Suivant les enseignements de la Cour d’appel fédérale, le parent qui allègue avoir subi de la discrimination en milieu de travail au motif de sa « situation de famille » en raison des obligations liées à la garde de son enfant devra faire la preuve des éléments suivants :

  1. Un enfant se trouve sous sa garde et sa surveillance;
  2. Les obligations liées à la garde de l’enfant sont de nature à engager sa responsabilité légale;
  3. Le parent a fait des efforts raisonnables pour tenter de satisfaire aux obligations liées à la garde de l’enfant au moyen de solutions de rechange raisonnables, et aucune de celles-ci ne lui est raisonnablement accessible;
  4. La règle ou la décision contestée de l’employeur empêche le parent de satisfaire à ses obligations liées à la garde de l’enfant d’une manière substantielle et non négligeable.

En l’espèce, la plaignante était responsable de ses deux enfants et ne pouvait légalement les laisser sans supervision pendant son quart de travail. Par ailleurs, la plaignante avait pris toutes les mesures raisonnables pour satisfaire aux obligations liées à la garde de ses enfants, en sollicitant tant des services de garderie situés près de son travail et de sa maison que des membres de sa famille, mais sans succès. Enfin, l’horaire de travail qui lui était imposé l’empêchait de manière non négligeable de satisfaire à ses obligations. Pour toutes ces raisons, la Cour a conclu que la plaignante avait subi de la discrimination au motif de la « situation de famille » et que l’employeur était tenu de l’accommoder.

Conclusion
En présence d’une demande d’accommodement de la part d’un employé en raison d’obligations parentales, il est primordial de déterminer de quelle juridiction (provinciale ou fédérale) relève l’employeur visé.

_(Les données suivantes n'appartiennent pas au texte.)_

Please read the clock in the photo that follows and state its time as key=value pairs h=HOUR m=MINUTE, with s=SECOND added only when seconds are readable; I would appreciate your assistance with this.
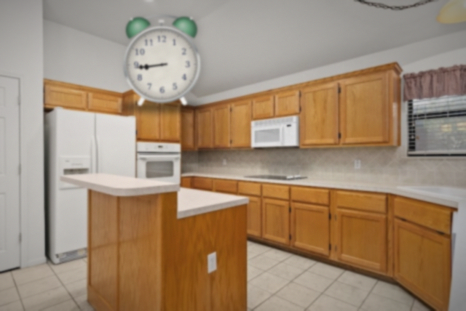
h=8 m=44
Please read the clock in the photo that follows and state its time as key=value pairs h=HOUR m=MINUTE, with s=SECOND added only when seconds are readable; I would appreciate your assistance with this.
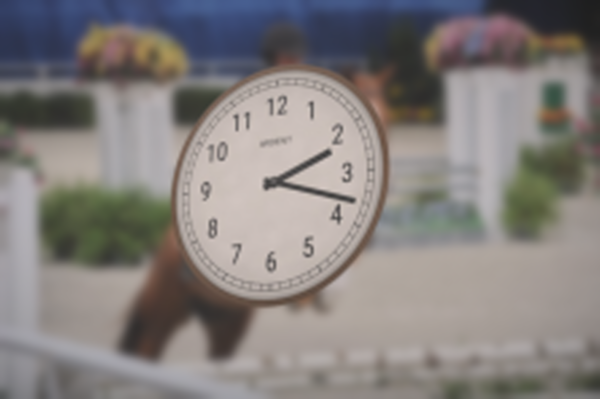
h=2 m=18
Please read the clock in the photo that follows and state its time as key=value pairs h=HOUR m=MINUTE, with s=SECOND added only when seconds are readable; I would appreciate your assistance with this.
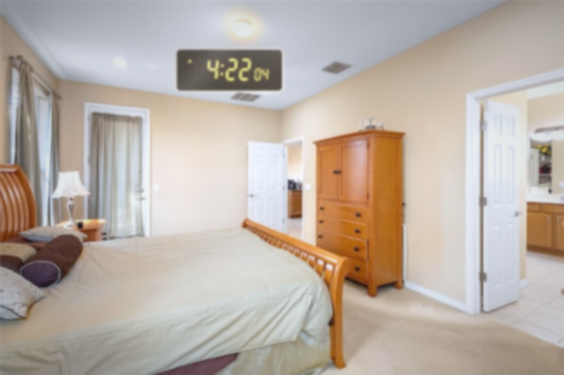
h=4 m=22 s=4
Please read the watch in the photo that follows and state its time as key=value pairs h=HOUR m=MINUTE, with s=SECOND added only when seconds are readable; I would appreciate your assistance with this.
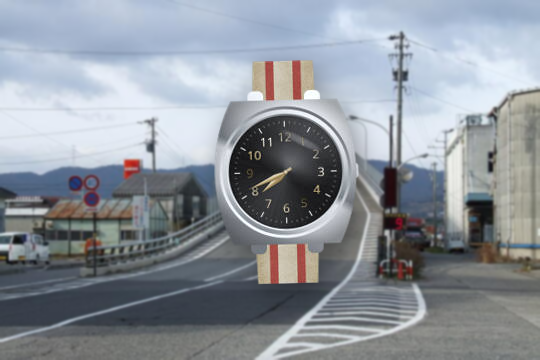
h=7 m=41
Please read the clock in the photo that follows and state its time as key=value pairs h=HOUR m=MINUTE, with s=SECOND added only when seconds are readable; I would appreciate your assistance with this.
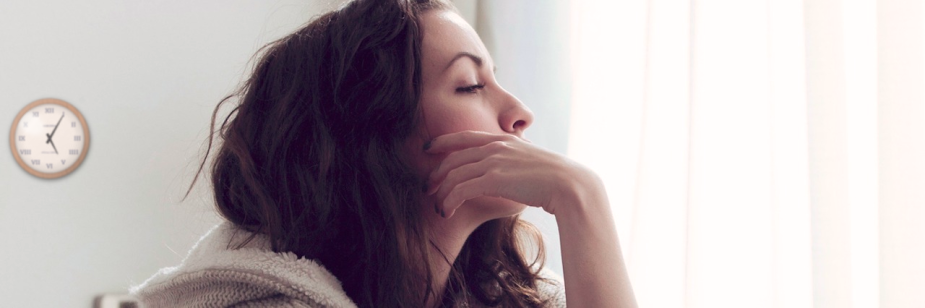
h=5 m=5
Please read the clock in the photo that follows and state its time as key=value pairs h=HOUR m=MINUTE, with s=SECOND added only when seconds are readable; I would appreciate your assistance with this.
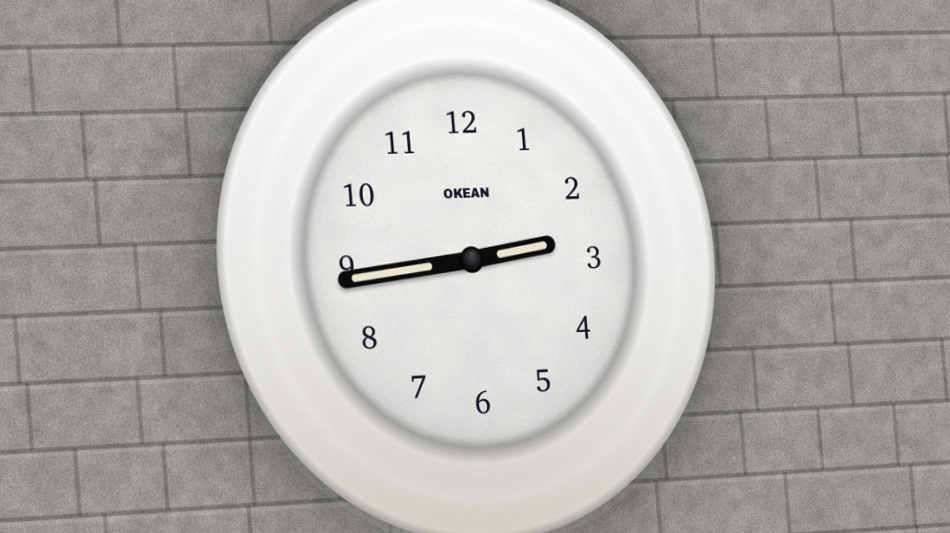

Un employeur de juridiction provinciale n’a pas de devoir d’accommodement envers un employé pour des motifs ayant trait à ses obligations parentales. Toutefois, n’oublions pas qu’un tel employé peut, tout de même, bénéficier de l’article 79.7 de la Loi sur les normes du travail autorisant un congé sans solde de 10 journées par année pour remplir les obligations reliées à la garde, à la santé ou à l’éducation de son enfant ou de l’enfant de son conjoint. Il peut également bénéficier de toute condition de travail ayant trait à cet aspect prévue dans son contrat de travail ou dans une convention collective s’il est syndiqué.

L’employeur de juridiction fédérale qui reçoit une telle demande doit s’assurer de discuter de la source des difficultés rencontrées par l’employé afin d’évaluer si l’accommodement demandé découle d’obligations qu’un parent ne peut négliger sans entraîner sa responsabilité légale.

Par ailleurs, afin d’évaluer son obligation d’accommodement, l’employeur de juridiction fédérale devrait également s’assurer de discuter des solutions de rechange et des moyens raisonnables à la disposition de l’employé pour limiter soit les absences soit la récurrence de retards ou d’autres types de problème. Il est à noter que la jurisprudence reconnait qu’un employeur n’est pas obligé d’endosser les conséquences de la volonté arrêtée et inflexible d’un employé de ne considérer aucune autre solution de rechange généralement utilisée dans notre société pour la garde de ses enfants[5].

Source : VigieRT, janvier 2015.


1 Syndicat des intervenantes et intervenants de la santé Nord-Est québécois (SIISNEQ) (CSQ) c. Centre de santé et de services sociaux de la Basse-Côte-Nord, 2010 QCCA 497.
2 Beauchesne c. Syndicat des cols bleus regroupés de Montréal (SCFP-301), 2013 QCCA 2069. Un premier commissaire de la CRT rejette le recours. Par la suite, la décision est cassée en révision par la CRT et rétablie par la Cour supérieure. Voir au même effet : Université de Montréal et Syndicat des employés d’entretien de l’Université de Montréal, section locale 1186, SCFP-FTQ (Fernand Landry), 2014 QCTA 685.
3 Précité note 1, paras 23-25.
4 Le procureur général du Canada c. Johnstone, [2014] FCA 110 et Canadian National Railway Company v Denise Seeley and Canadian Human Rights Commission, [2014] FCA 111.
5 Université de Montréal et Syndicat des employés d’entretien de l’Université de Montréal, section locale 1186, SCFP- FTQ (Fernand Landry), 2014 QCTA 685.